Sun Yizhe, Chen Yingyu, Zhang Jingyu, Cao Lulu, He Minwei, Liu Xi, Zhao Ning, Yin Ang, Huang He, Wang Lu
Peking University Center for Human Disease Genomics, Department of Immunology, Key Laboratory of Medical Immunology, Ministry of Health, School of Basic Medical Sciences, Peking University Health Science Center, Beijing 100191, China.
Department of Hematology, Peking University Third hospital, Beijing 100191, China.
Cell Death Dis. 2017 Aug 31;8(8):e3031. doi: 10.1038/cddis.2017.370.

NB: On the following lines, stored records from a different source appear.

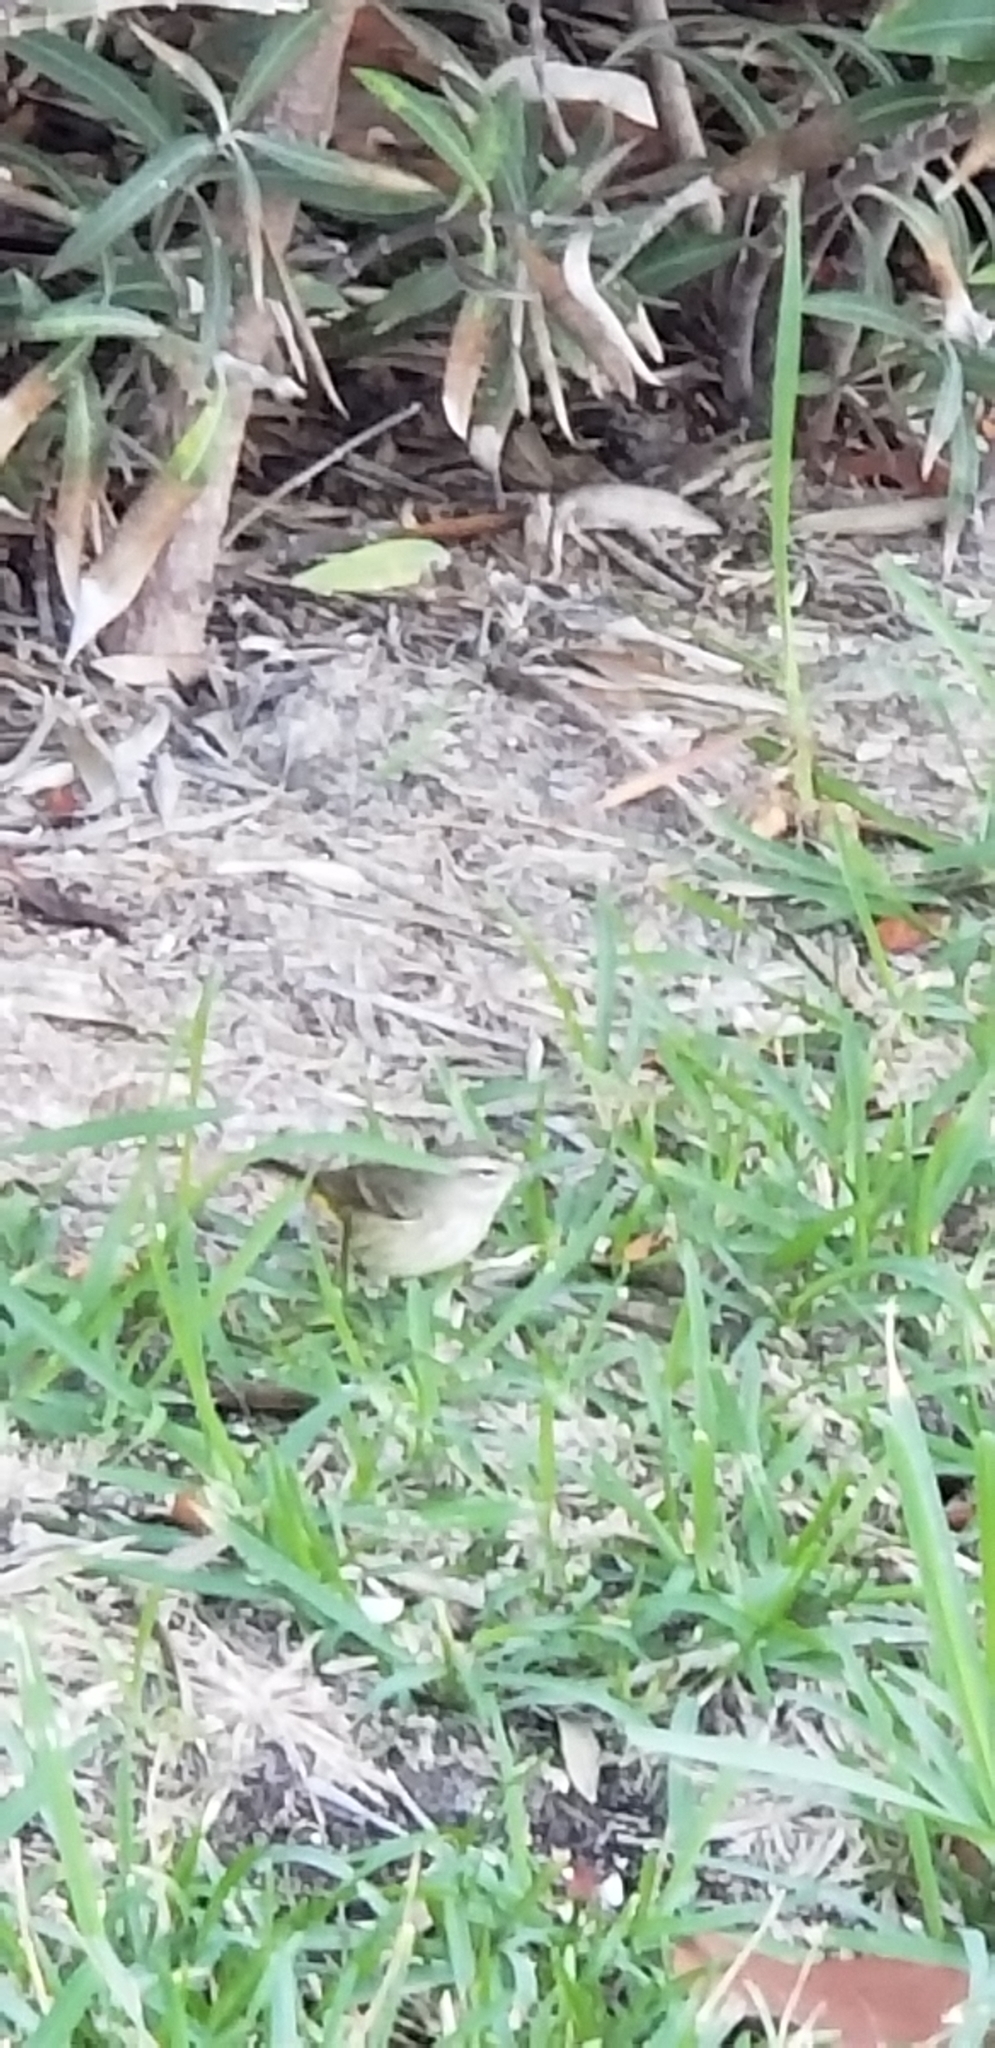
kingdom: Animalia
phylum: Chordata
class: Aves
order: Passeriformes
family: Parulidae
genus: Setophaga
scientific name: Setophaga palmarum
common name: Palm warbler
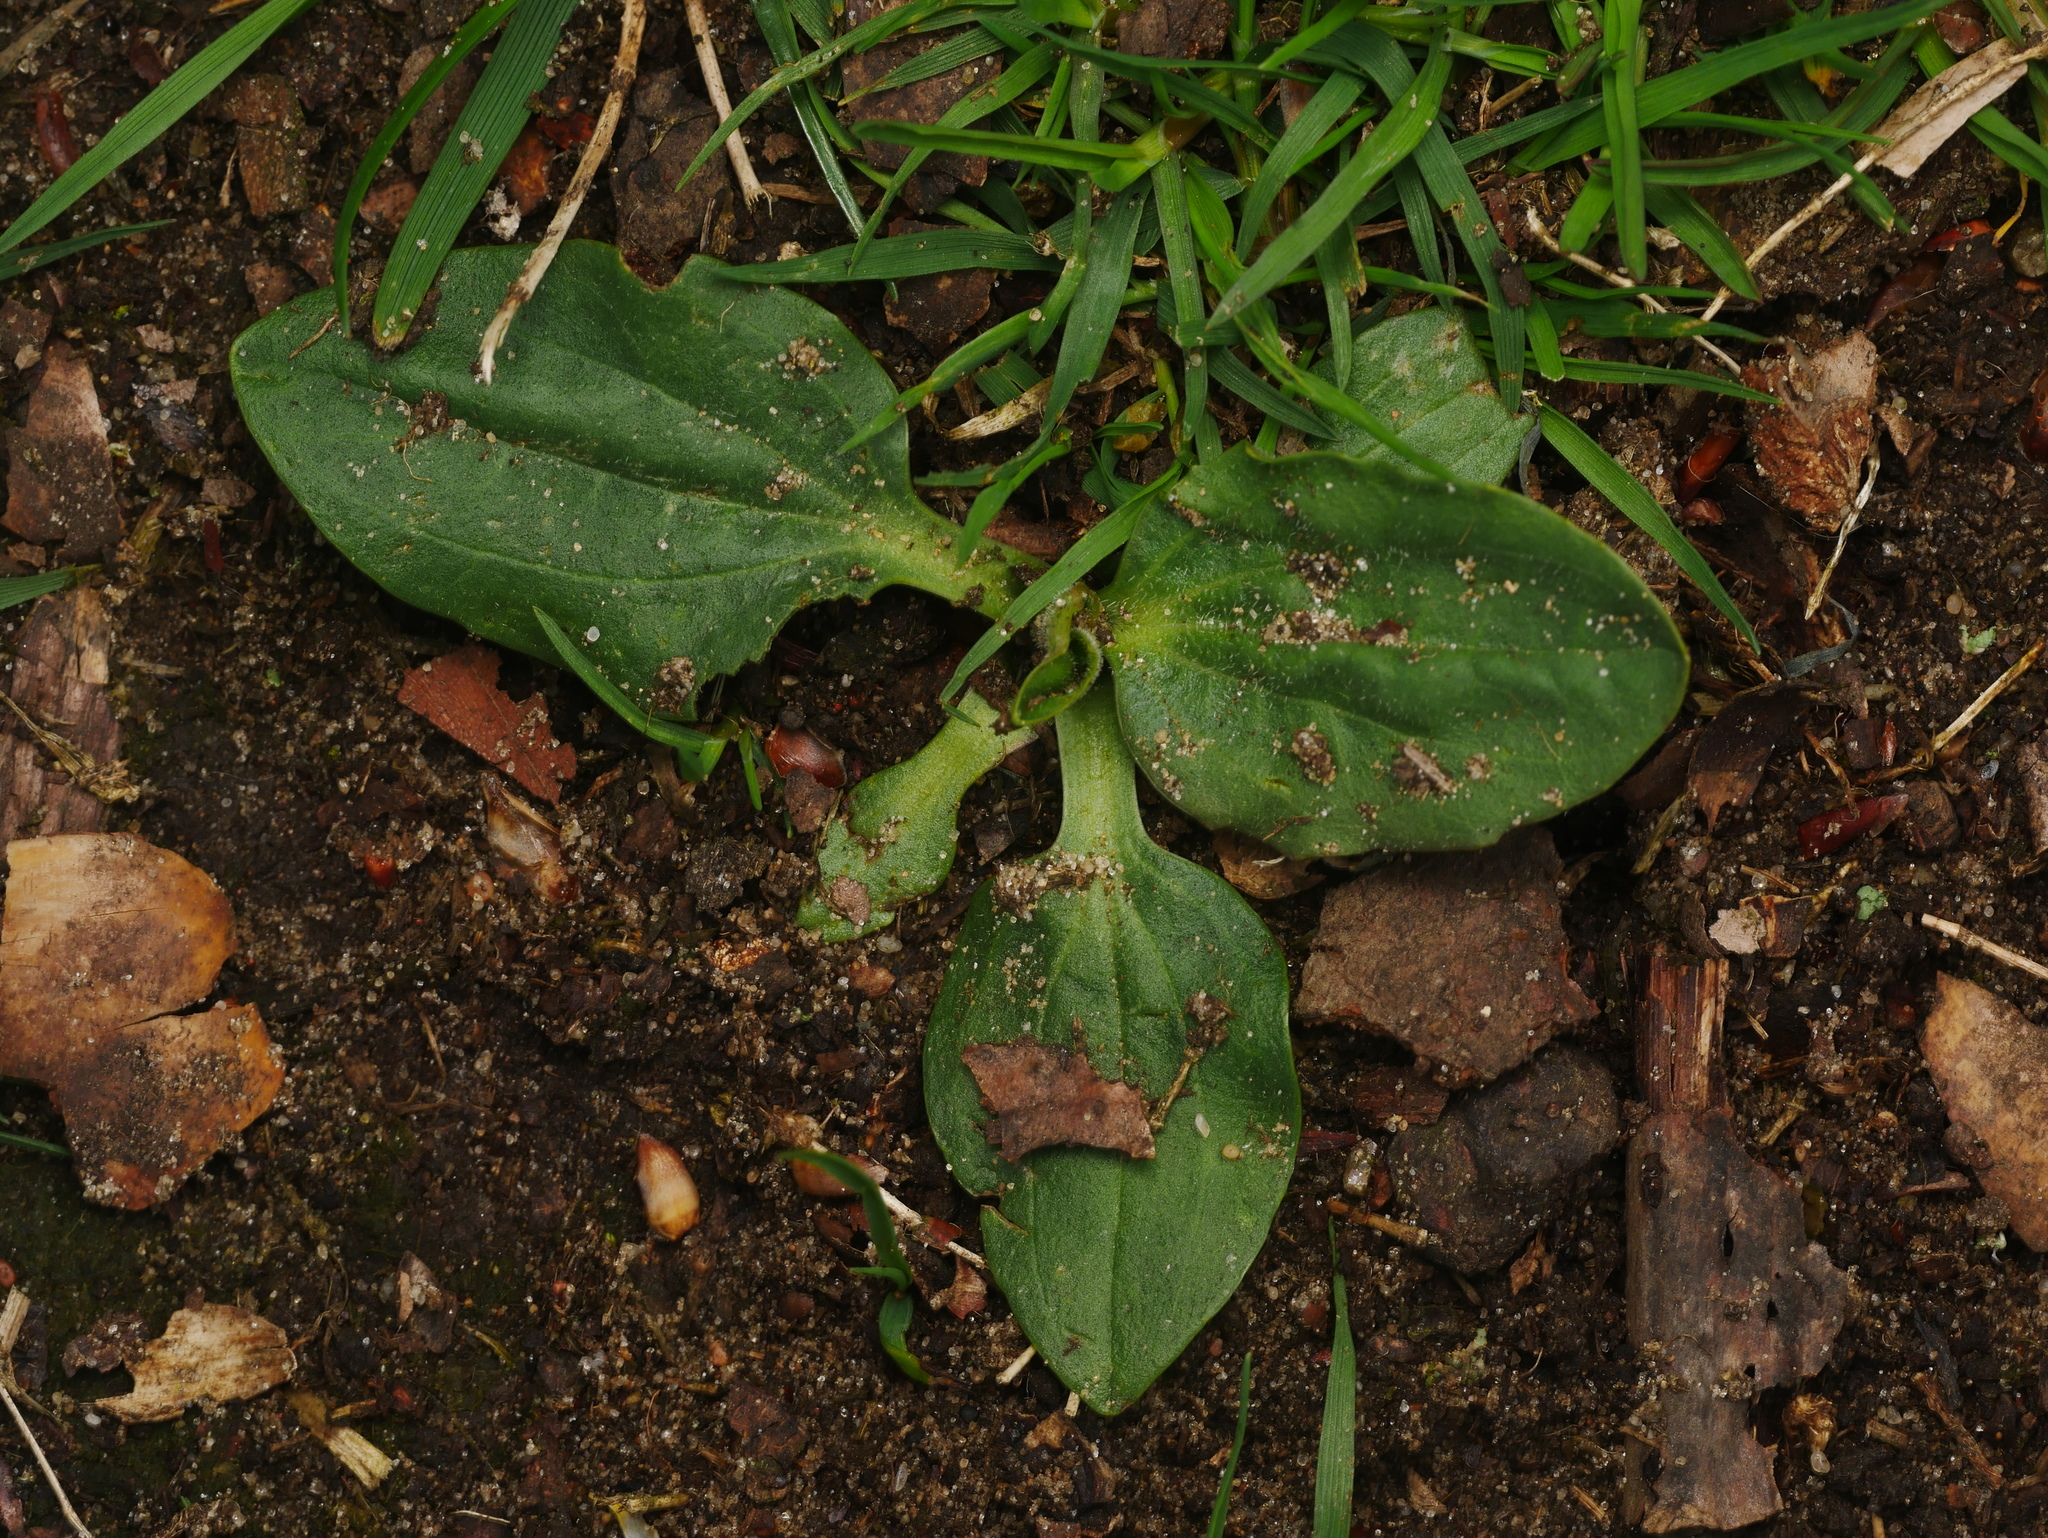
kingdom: Plantae
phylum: Tracheophyta
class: Magnoliopsida
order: Lamiales
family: Plantaginaceae
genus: Plantago
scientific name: Plantago major
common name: Common plantain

Autophagy is a highly inducible system of intracellular degradation that occurs in lysosomes or vacuoles. Transmembrane 74 (TMEM74) has been shown to induce autophagy. However, the mechanism by which TMEM74 stimulates autophagy and the impacts of TMEM74-induced autophagy on tumor cell survival remain unclear. In this study, TMEM74 was shown to increase the autophagic flux process in different tumor cell lines. Further investigations revealed that TMEM74 interacts with ATG16L1 and ATG9A. Moreover, distinctive from the common autophagy models, it is found that TMEM74-related autophagy is independent of BECN1/PI3KC3 complex and ULK1, and TMEM74 may initiate and promote autophagy directly via interactions with ATG16L1 and ATG9A responsible for the nucleation and elongation respectively. Considering the ultimate outcome of TMEM74-induced autophagy in tumor cells, TMEM74-triggered autophagy induces a pro-survival effect on tumor cells, particularly cells under metabolic stress, consistent with alteration of a series of signal pathways. Intriguingly, TMEM74 itself can be downregulated through the autophagic process, which indicates that a potential self-regulatory loop exists so as to maintain an appropriate level of autophagy, avoiding excessive autophagy to commit tumor cells to death. According to the clinical database analysis, the high expression of TMEM74 significantly shortens the surviving periods of patients in several specific cancers indicating that TMEM74 itself can be treated as an effective potential target with clinical values to prolong surviving periods of cancer patients in the future. In conclusion, our study reveals a new mechanism by which autophagy is stimulated by a novel positive modulator through a unique pathway and demonstrates a novel connection between autophagy and cell survival, which undoubtedly serves to broaden our understanding of autophagy.
自噬是一种高度可诱导的细胞内降解系统,发生于溶酶体或液泡中。跨膜蛋白74(TMEM74)已被证明可诱导自噬。然而,TMEM74刺激自噬的机制以及TMEM74诱导的自噬对肿瘤细胞存活的影响仍不清楚。在本研究中,TMEM74被证明可增加不同肿瘤细胞系中的自噬通量过程。进一步研究表明,TMEM74与自噬相关蛋白16样蛋白1(ATG16L1)和自噬相关蛋白9A(ATG9A)相互作用。此外,与常见的自噬模型不同,发现TMEM74相关的自噬独立于Beclin1/Ⅲ型磷脂酰肌醇3激酶(PI3KC3)复合物和Unc-51样自噬激活激酶1(ULK1),并且TMEM74可能分别通过与负责成核和延伸的ATG16L1和ATG9A相互作用直接启动和促进自噬。考虑到TMEM74诱导的自噬在肿瘤细胞中的最终结果,TMEM74触发的自噬对肿瘤细胞,特别是处于代谢应激状态的细胞产生促生存作用,这与一系列信号通路的改变一致。有趣的是,TMEM74自身可通过自噬过程被下调,这表明存在一个潜在的自我调节环路,以维持适当的自噬水平,避免过度自噬导致肿瘤细胞死亡。根据临床数据库分析,TMEM74的高表达显著缩短了几种特定癌症患者的生存期,这表明TMEM74本身可被视为未来延长癌症患者生存期的具有临床价值的有效潜在靶点。总之,我们的研究揭示了一种新机制,即一种新型正调节剂通过独特途径刺激自噬,并证明了自噬与细胞存活之间的新联系,这无疑有助于拓宽我们对自噬的理解。